I went low carb this time and chose courghetti (zoodles) instead off pasta. The boyfriend did go spaghetti all the way. Just one extra pot that needs a clean afterwards, but otherwise: no prob!

You’ll need (serves 2 people, about 495 kcal pp IF you go courghetti instead of pasta!)

For the tomato sauce:

  • 2 shallots
  • 1 garlic clove
  • 4 tomatoes
  • a pinch of bell pepper powder
  • a pinch of harissa
  • 1 tbsp of coconut oil
  • 3 carrots
  • 200g of button mushrooms

For the minced meat:

  • 150g porc fillet
  • 150 veal fillet
  • 1 egg
  • 1 tbsp of coconut oil
  • (or you can buy some readymade minced meat)

Directions:

First prepare your tomato sauce. Cut up one shallot into small pieces and peel and press a garlic clove. Fry them in a small pot in some coconut oil until it looks glaze. Cut up your tomatoes. Doesn’t matter if they’re still a bit chunky. Add the with the garlic and shallot. Season with salt and pepper, a pinch of bell pepper powder and some harissa. To taste, you can spice things up as much as you please. Let it simmer for a while. Mix the lot until you get a sauce texture.

Now prepare your minced meat. You can find a ‘how to’ here. Fry in a large pan and add to your tomato sauce once it’s done.

Cut up a shallot into small pieces. Heat a large pot (I used my ‘Le Creuset) with some coconut oil on a medium fire. Add the shallot. Peel the carrots and cut them up into small slices. Add them with your shallot when it looks glaze. Season with some salt and pepper. Clean the mushrooms and cut them in small pieces. Add them with the carrots. After a few minutes add the tomato sauce with the mince, now let it simmer for a while.

Meanwhile you can start to boil some water for your pasta or you can prepare the courghetti.

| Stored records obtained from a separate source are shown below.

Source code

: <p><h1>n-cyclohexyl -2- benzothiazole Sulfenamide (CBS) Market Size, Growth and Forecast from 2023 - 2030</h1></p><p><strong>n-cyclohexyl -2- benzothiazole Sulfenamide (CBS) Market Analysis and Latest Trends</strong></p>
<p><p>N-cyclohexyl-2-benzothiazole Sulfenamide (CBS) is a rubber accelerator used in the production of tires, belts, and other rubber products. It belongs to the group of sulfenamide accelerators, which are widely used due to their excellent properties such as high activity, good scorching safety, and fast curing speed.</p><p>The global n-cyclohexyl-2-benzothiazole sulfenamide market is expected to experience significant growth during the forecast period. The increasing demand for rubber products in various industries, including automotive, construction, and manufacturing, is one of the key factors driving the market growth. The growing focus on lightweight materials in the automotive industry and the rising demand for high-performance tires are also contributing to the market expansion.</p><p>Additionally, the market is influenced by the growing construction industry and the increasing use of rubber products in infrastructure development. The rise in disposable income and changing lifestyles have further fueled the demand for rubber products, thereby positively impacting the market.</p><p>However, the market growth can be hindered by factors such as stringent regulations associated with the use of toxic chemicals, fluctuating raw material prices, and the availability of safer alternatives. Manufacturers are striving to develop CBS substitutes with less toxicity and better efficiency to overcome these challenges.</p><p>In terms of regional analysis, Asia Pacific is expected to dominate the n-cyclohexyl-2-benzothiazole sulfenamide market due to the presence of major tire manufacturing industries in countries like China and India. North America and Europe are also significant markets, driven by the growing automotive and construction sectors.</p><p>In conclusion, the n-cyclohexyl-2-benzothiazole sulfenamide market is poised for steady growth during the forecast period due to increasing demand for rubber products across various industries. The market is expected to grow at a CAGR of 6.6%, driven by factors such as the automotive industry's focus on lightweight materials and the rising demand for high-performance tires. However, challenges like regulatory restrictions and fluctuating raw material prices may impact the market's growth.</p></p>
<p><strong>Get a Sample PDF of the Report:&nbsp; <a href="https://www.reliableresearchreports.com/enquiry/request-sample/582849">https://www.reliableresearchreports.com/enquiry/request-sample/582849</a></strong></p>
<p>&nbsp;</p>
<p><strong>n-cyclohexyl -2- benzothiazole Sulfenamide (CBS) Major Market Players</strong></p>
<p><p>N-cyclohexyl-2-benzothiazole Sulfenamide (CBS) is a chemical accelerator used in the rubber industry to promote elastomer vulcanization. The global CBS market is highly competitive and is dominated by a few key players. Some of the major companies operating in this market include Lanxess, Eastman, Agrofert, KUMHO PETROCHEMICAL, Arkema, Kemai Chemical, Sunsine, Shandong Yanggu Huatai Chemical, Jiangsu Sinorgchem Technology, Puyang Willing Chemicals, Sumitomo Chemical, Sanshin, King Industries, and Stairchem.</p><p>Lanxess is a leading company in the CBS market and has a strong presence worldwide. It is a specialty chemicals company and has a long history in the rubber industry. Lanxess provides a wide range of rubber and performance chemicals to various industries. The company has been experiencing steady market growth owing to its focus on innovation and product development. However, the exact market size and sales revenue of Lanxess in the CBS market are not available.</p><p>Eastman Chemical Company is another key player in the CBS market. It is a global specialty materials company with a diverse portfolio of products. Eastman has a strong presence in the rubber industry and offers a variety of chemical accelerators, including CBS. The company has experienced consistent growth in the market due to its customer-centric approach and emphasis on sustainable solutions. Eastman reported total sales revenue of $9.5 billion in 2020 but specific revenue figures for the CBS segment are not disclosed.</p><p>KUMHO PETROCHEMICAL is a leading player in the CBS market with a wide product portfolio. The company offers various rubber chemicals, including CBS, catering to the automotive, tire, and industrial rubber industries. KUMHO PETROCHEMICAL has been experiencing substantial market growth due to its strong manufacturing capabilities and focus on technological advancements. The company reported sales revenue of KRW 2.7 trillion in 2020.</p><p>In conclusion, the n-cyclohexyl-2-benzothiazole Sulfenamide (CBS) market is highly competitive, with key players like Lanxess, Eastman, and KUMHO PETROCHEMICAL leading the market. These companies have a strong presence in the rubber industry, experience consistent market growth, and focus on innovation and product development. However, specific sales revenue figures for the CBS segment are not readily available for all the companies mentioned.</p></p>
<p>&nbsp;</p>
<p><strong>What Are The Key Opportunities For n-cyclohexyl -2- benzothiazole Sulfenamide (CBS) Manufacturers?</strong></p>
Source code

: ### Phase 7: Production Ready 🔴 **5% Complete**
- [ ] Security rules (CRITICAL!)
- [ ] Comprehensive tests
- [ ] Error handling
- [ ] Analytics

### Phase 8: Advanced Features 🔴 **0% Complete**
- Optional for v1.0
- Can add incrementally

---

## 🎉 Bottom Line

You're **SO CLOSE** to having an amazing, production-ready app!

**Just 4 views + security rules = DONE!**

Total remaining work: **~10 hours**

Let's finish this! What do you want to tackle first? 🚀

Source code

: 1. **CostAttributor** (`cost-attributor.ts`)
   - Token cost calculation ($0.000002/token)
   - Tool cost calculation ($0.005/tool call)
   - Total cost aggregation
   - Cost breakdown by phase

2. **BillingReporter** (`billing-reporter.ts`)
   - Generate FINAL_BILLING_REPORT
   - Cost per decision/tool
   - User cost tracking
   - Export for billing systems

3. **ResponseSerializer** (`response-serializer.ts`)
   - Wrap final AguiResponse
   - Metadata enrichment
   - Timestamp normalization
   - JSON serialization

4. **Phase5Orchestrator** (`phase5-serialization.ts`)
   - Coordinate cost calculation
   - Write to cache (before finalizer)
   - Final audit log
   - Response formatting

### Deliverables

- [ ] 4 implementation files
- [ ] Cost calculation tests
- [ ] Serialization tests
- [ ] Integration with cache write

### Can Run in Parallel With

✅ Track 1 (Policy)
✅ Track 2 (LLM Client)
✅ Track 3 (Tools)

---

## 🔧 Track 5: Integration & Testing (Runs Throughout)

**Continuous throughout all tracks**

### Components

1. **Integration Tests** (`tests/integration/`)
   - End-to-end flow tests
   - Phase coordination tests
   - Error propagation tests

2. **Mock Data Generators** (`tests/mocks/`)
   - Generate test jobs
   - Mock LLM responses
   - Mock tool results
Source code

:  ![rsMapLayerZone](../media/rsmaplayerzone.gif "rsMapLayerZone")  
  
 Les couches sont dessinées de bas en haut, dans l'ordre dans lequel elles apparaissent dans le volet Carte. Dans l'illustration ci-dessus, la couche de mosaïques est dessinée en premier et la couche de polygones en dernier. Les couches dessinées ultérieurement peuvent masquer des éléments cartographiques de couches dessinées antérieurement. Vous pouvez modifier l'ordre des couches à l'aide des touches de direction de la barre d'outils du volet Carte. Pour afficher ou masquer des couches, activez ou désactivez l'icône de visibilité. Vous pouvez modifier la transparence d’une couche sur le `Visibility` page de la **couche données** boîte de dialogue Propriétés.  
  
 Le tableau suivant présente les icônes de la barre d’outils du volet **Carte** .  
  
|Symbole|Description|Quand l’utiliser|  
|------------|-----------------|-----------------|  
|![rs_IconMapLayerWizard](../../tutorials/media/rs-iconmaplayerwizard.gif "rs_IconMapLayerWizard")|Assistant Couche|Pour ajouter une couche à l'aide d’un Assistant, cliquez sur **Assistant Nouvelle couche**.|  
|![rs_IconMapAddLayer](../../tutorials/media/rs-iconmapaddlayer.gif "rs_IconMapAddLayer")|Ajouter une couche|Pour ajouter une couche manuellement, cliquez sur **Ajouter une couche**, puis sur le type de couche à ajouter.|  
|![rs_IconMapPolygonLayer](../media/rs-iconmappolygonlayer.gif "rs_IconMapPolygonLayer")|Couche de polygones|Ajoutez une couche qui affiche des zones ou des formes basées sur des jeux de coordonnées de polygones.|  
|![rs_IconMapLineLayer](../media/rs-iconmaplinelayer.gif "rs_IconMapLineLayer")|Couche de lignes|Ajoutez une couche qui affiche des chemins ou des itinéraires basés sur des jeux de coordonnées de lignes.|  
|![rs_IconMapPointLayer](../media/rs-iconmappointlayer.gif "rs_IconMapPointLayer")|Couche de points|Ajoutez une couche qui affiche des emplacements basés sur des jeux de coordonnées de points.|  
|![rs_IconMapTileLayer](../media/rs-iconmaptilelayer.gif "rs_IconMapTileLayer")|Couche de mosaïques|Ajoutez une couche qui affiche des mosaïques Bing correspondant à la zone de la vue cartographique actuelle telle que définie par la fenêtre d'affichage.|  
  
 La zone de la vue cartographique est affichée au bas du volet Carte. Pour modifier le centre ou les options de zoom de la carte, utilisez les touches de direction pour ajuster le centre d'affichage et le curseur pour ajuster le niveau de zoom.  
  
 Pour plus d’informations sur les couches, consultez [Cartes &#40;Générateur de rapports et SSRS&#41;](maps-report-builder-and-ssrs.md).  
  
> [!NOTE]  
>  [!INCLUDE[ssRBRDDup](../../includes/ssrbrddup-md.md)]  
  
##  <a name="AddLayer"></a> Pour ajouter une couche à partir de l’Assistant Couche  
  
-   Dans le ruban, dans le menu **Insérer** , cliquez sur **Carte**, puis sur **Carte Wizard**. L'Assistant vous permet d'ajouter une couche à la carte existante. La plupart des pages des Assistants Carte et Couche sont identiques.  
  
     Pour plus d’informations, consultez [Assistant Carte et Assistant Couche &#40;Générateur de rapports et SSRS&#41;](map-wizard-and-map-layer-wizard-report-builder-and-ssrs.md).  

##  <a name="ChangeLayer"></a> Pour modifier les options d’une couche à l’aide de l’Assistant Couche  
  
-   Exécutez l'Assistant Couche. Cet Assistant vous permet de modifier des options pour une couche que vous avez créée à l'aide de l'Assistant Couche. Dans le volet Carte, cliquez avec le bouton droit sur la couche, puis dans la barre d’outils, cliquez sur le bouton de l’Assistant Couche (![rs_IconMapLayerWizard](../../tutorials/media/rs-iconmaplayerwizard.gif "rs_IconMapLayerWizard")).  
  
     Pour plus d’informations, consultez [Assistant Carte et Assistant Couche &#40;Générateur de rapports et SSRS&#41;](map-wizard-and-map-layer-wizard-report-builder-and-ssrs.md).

Et voila, that’s all there is to it. Oh, maybe one last tip: bolognese sauce tastes a million times better when prepared the day before. 🙂

Bon appetito!

xo, Kirsten

Bolognese sauce

DIY minced meat

Since I usually make my own mince, I thought I’d share a ‘how to’ here. That way, I can always refer to this post whenever I make minced meat. And you guys can still choose if you want to buy readymade minced meat from the supermarket or if you want it home made, which is way healthier. 😉

Anyhow, it’s easy peasy to make it. I have to warn you though, it’s a little dryer then regular mince. But I prefer it because I know everything that’s inside of it (not much 🙂 ). Wereas if you buy it from a supermarket, it’s filled with shady ingredients and the ‘meat’ are mostly leftovers. I say: eww!

Directions:

First pick you meat, obviously you’ll need lamb fillet if you want minced lamb, chicken breasts if you want minced chicken and veal with porc fillets if you want mixed mince and so on. For a two person serving I’ll usually take little over 300g of meat. Because it sticks to the sides of the food processor you’ll probably end up with 300g of minced meat. 🙂

Cut up your meat into chunky pieces. Put them into a food processor together with one egg and a good amount of salt and pepper. I often add some harissa or other spices, because I prefer thoroughly seasoned mince. Start shredding until it looks like mince. (Jup, that’s how easy it goes!)

DONE!

All there is left to do is to bake and serve it. (Or add some extra herbs like cilantro through your chicken mince: yum!)